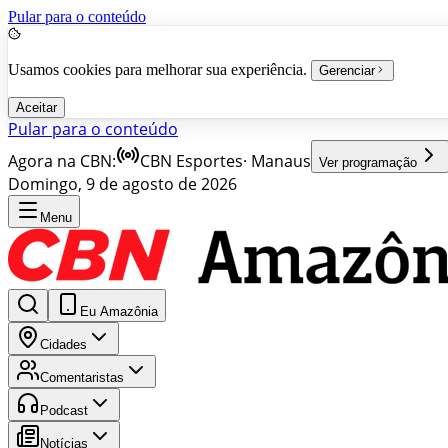
Pular para o conteúdo
Usamos cookies para melhorar sua experiência.
Gerenciar
Aceitar
Pular para o conteúdo
Agora na CBN:
CBN Esportes
·
Manaus
Ver programação
Domingo, 9 de agosto de 2026
Menu
Eu Amazônia
Cidades
Comentaristas
Podcast
Notícias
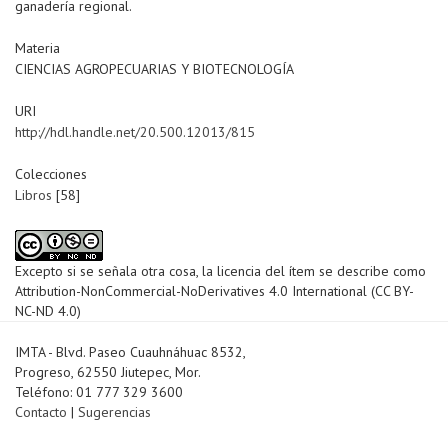
ganadería regional.
Materia
CIENCIAS AGROPECUARIAS Y BIOTECNOLOGÍA
URI
http://hdl.handle.net/20.500.12013/815
Colecciones
Libros
[58]
Excepto si se señala otra cosa, la licencia del ítem se describe como
Attribution-NonCommercial-NoDerivatives 4.0 International (CC BY-
NC-ND 4.0)
IMTA - Blvd. Paseo Cuauhnáhuac 8532,
Progreso, 62550 Jiutepec, Mor.
Teléfono: 01 777 329 3600
Contacto
|
Sugerencias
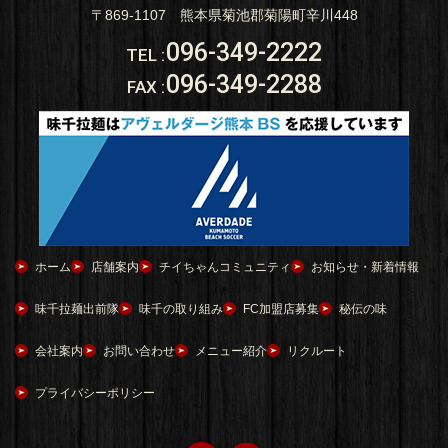
〒869-1107 熊本県菊池郡菊陽町辛川448
096-349-2222
TEL
:
096-349-2288
FAX
:
ホーム
店舗案内
チイちゃんコミュニティ
お知らせ・新着情報
味千拉麺出前隊
味千の取り組み
FC加盟店募集
秘伝の味
会社案内
お問い合わせ
メニュー紹介
リクルート
プライバシーポリシー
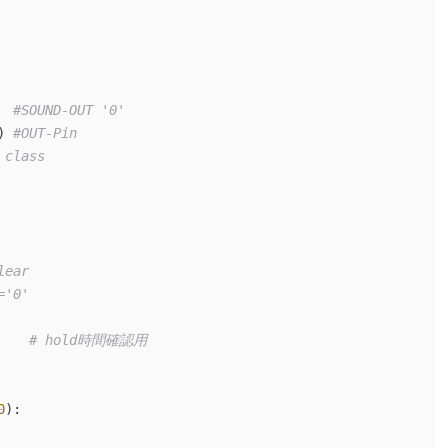
  
#SOUND-OUT '0'
) 
#OUT-Pin
 class
lear
='0'
    
# hold時間確認用
0
):
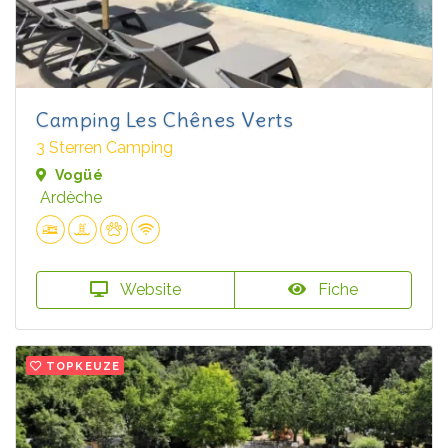
Camping Les Chênes Verts
3 Sterren Camping
Vogüé
Ardèche
Website
Fiche
TOPKEUZE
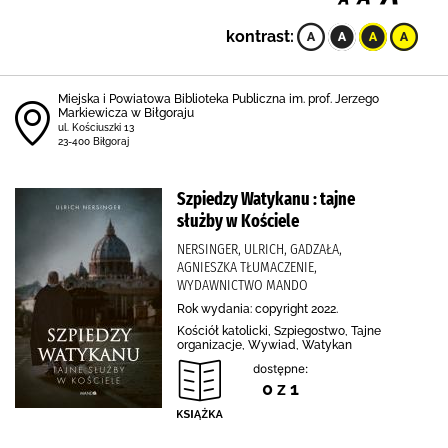
kontrast:
Miejska i Powiatowa Biblioteka Publiczna im. prof. Jerzego
Markiewicza w Biłgoraju
ul. Kościuszki 13
23-400 Biłgoraj
Szpiedzy Watykanu : tajne
służby w Kościele
NERSINGER, ULRICH, GADZAŁA,
AGNIESZKA TŁUMACZENIE,
WYDAWNICTWO MANDO
Rok wydania: copyright 2022.
Kościół katolicki, Szpiegostwo, Tajne
organizacje, Wywiad, Watykan
dostępne:
0 z 1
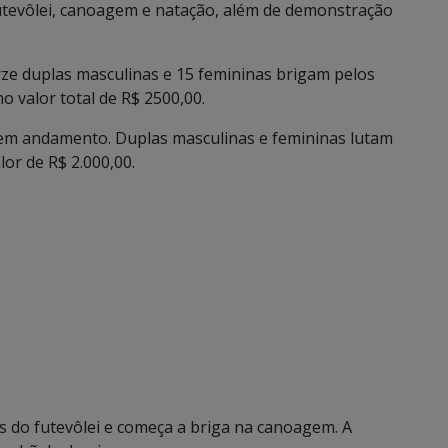
 futevôlei, canoagem e natação, além de demonstração
rze duplas masculinas e 15 femininas brigam pelos
o valor total de R$ 2500,00.
m andamento. Duplas masculinas e femininas lutam
or de R$ 2.000,00.
s do futevôlei e começa a briga na canoagem. A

→ **Problem description**:
Give back every line of text from all of the items above unchanged, and leave the pictures out.

→ **Expected answer**:
Pular para o conteúdo
Usamos cookies para melhorar sua experiência.
Gerenciar
Aceitar
Pular para o conteúdo
Agora na CBN:
CBN Esportes
·
Manaus
Ver programação
Domingo, 9 de agosto de 2026
Menu
Eu Amazônia
Cidades
Comentaristas
Podcast
Notícias
ganadería regional.
Materia
CIENCIAS AGROPECUARIAS Y BIOTECNOLOGÍA
URI
http://hdl.handle.net/20.500.12013/815
Colecciones
Libros
[58]
Excepto si se señala otra cosa, la licencia del ítem se describe como
Attribution-NonCommercial-NoDerivatives 4.0 International (CC BY-
NC-ND 4.0)
IMTA - Blvd. Paseo Cuauhnáhuac 8532,
Progreso, 62550 Jiutepec, Mor.
Teléfono: 01 777 329 3600
Contacto
|
Sugerencias
〒869-1107 熊本県菊池郡菊陽町辛川448
096-349-2222
TEL
:
096-349-2288
FAX
:
ホーム
店舗案内
チイちゃんコミュニティ
お知らせ・新着情報
味千拉麺出前隊
味千の取り組み
FC加盟店募集
秘伝の味
会社案内
お問い合わせ
メニュー紹介
リクルート
プライバシーポリシー
  
#SOUND-OUT '0'
) 
#OUT-Pin
 class
lear
='0'
    
# hold時間確認用
0
):
Camping Les Chênes Verts
3 Sterren Camping
Vogüé
Ardèche
Website
Fiche
TOPKEUZE
kontrast:
Miejska i Powiatowa Biblioteka Publiczna im. prof. Jerzego
Markiewicza w Biłgoraju
ul. Kościuszki 13
23-400 Biłgoraj
Szpiedzy Watykanu : tajne
służby w Kościele
NERSINGER, ULRICH, GADZAŁA,
AGNIESZKA TŁUMACZENIE,
WYDAWNICTWO MANDO
Rok wydania: copyright 2022.
Kościół katolicki, Szpiegostwo, Tajne
organizacje, Wywiad, Watykan
dostępne:
0 z 1
 futevôlei, canoagem e natação, além de demonstração
rze duplas masculinas e 15 femininas brigam pelos
o valor total de R$ 2500,00.
m andamento. Duplas masculinas e femininas lutam
or de R$ 2.000,00.
s do futevôlei e começa a briga na canoagem. A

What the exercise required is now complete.